ION USB turntable
The vinyl countdown
It's also possible to record at high speed and use the software to convert it into normal speed. In essence, this means recording a 33.33rpm disc at 45rpm and using Audacity to automatically correct tempo and pitch. It worked well and could save hours when recording a large LP collection.
Audacity software Mac OSX interface
Tone arm weighting and anti-skating can be adjusted quite easily if the needle doesn't come to rest in the groove properly, and there's a gain dial to change the sound level sent to the computer. In addition, there's a stereo line-input for attaching external devices such as a mini-disc player or even a cassette player if you've got some tapes in your collection too. Extra devices need extra cables, all of which you'll need to buy separately.

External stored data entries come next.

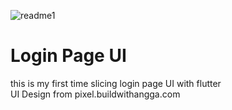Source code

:![readme1](https://user-images.githubusercontent.com/36351012/141676113-0c56e3dd-d161-45cd-9ee7-95f65ae65cb7.png)
# Login Page UI

this is my first time slicing login page UI with flutter  
UI Design from pixel.buildwithangga.com
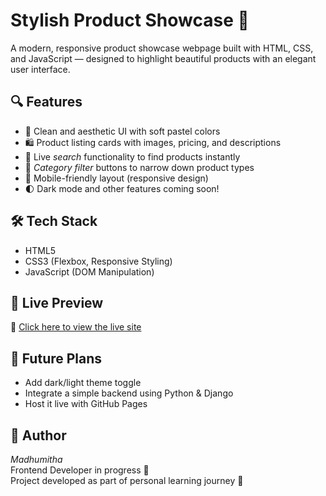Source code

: # Stylish Product Showcase 🌸

A modern, responsive product showcase webpage built with HTML, CSS, and JavaScript — designed to highlight beautiful products with an elegant user interface.

## 🔍 Features

- 🎨 Clean and aesthetic UI with soft pastel colors
- 🛍️ Product listing cards with images, pricing, and descriptions
- 🔎 Live *search* functionality to find products instantly
- 🧃 *Category filter* buttons to narrow down product types
- 📱 Mobile-friendly layout (responsive design)
- 🌓 Dark mode and other features coming soon!

## 🛠️ Tech Stack

- HTML5
- CSS3 (Flexbox, Responsive Styling)
- JavaScript (DOM Manipulation)

## 🚀 Live Preview

🔗 [Click here to view the live site](https://madhu-devv.github.io/Stylish-Product-Showcase/)

## 📌 Future Plans

- Add dark/light theme toggle
- Integrate a simple backend using Python & Django
- Host it live with GitHub Pages

## 🤍 Author

*Madhumitha*  
Frontend Developer in progress 🌱  
Project developed as part of personal learning journey 🚀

One minor grumble is that the turntable's light weight does mean that only a slight knock is needed for the record to jump. And those more experienced Djs out there might argue that because the device is belt driven, it takes longer for the platter to react to being switched on. But for those of us who aren't experienced DJs, it works well enough.
We liked how the recording was actually started through the software, rather than simply pressing Start on the deck: this allowed for more accurate timing when recording. We also liked the portability of this device - as it can be easily transported to wherever the hi-fi or desktop PC may sit.
If you don't possess a record deck of any kind and simply want to transfer old music to digital formats, the ION USB Turntable will do just that. However, the biggest setback is the software. For some inexplicable reason, those that write music-editing software seem to feel the need for a bizarre and totally non-logical interface: GrooveMaker is a classic case in point. Audacity is sadly no exception. Perhaps the box should have "Some patience is required" printed on the side. Persevere though, and you will be rewarded. Eventually.